* _Provided text_
_____

Oh well :/ still wishing well to everyone here anyway!
― Neal Cassady, Friday, 26 December 2014 04:07 (nine years ago) link
Alright, ventured into test threads.
Both "http" and "https" will embed viewable youtubes for me in Safari and Chrome.If I use "www" as well as no URL prefix at all, the video won't embed.
Though, if I head back to the old thread, "https" links are still the way they were: not embedded.That's all I've got, maybe this isn't the case for everyone else, but I'll leave out all http(s) going forward.
― Neal Cassady, Friday, 26 December 2014 05:09 (nine years ago) link
Always nice to spin the New Possibility during Xmas
― Wu-Tang Clannad (upper mississippi sh@kedown), Friday, 26 December 2014 12:15 (nine years ago) link
this track here sounding awesome. wish records from these folks weren't so expensive to get shipped to the states... they're all so great!!
http://www.aquariumdrunkard.com/2013/12/10/black-dirt-oak-wayawanda-patent/
― global tetrahedron, Saturday, 27 December 2014 18:26 (nine years ago) link
http://www.thefader.com/2014/05/01/another-country-folk-newcomer-myriam-gendron-sings-the-heartbroken-poetry-of-dorothy-parker
hey my wife came across this LP bc she's a massive dorothy parker fan and we mail-ordered it, it's music set to lyrics taken from parker's poetry. i think it would appeal to a lot of you guys.

_____

* _Information provided_
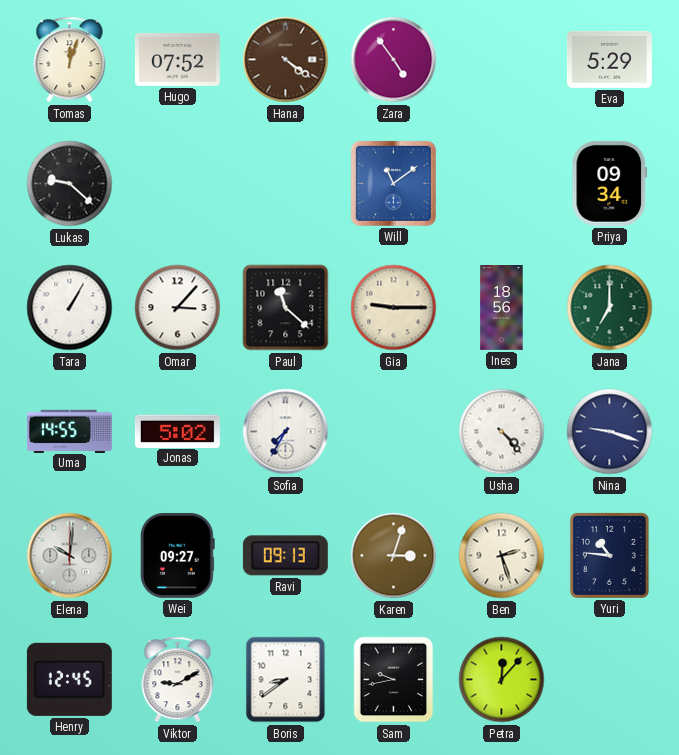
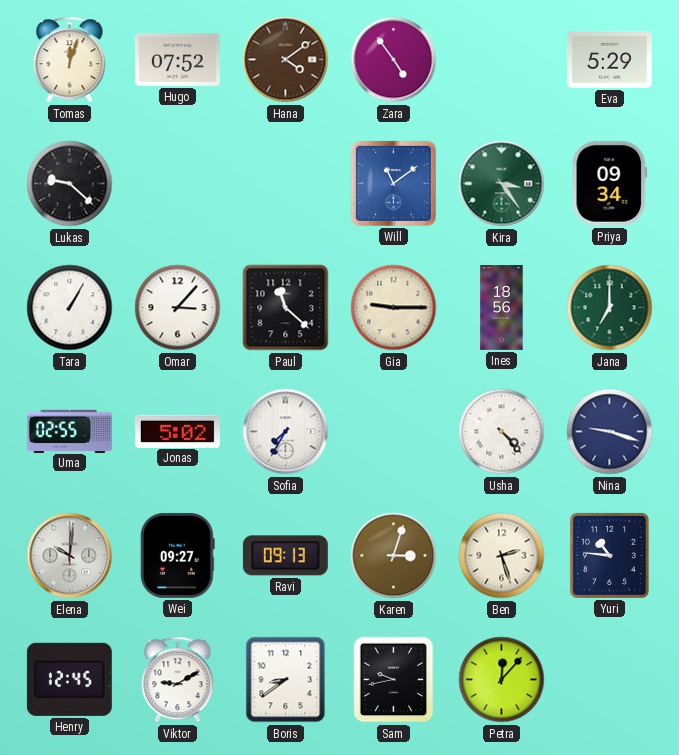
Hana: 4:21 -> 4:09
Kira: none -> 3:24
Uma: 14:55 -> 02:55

_____

* _Brief_
Copy out the whole forum thread above, word for word.

* _Task output_
Oh well :/ still wishing well to everyone here anyway!
― Neal Cassady, Friday, 26 December 2014 04:07 (nine years ago) link
Alright, ventured into test threads.
Both "http" and "https" will embed viewable youtubes for me in Safari and Chrome.If I use "www" as well as no URL prefix at all, the video won't embed.
Though, if I head back to the old thread, "https" links are still the way they were: not embedded.That's all I've got, maybe this isn't the case for everyone else, but I'll leave out all http(s) going forward.
― Neal Cassady, Friday, 26 December 2014 05:09 (nine years ago) link
Always nice to spin the New Possibility during Xmas
― Wu-Tang Clannad (upper mississippi sh@kedown), Friday, 26 December 2014 12:15 (nine years ago) link
this track here sounding awesome. wish records from these folks weren't so expensive to get shipped to the states... they're all so great!!
http://www.aquariumdrunkard.com/2013/12/10/black-dirt-oak-wayawanda-patent/
― global tetrahedron, Saturday, 27 December 2014 18:26 (nine years ago) link
http://www.thefader.com/2014/05/01/another-country-folk-newcomer-myriam-gendron-sings-the-heartbroken-poetry-of-dorothy-parker
hey my wife came across this LP bc she's a massive dorothy parker fan and we mail-ordered it, it's music set to lyrics taken from parker's poetry. i think it would appeal to a lot of you guys.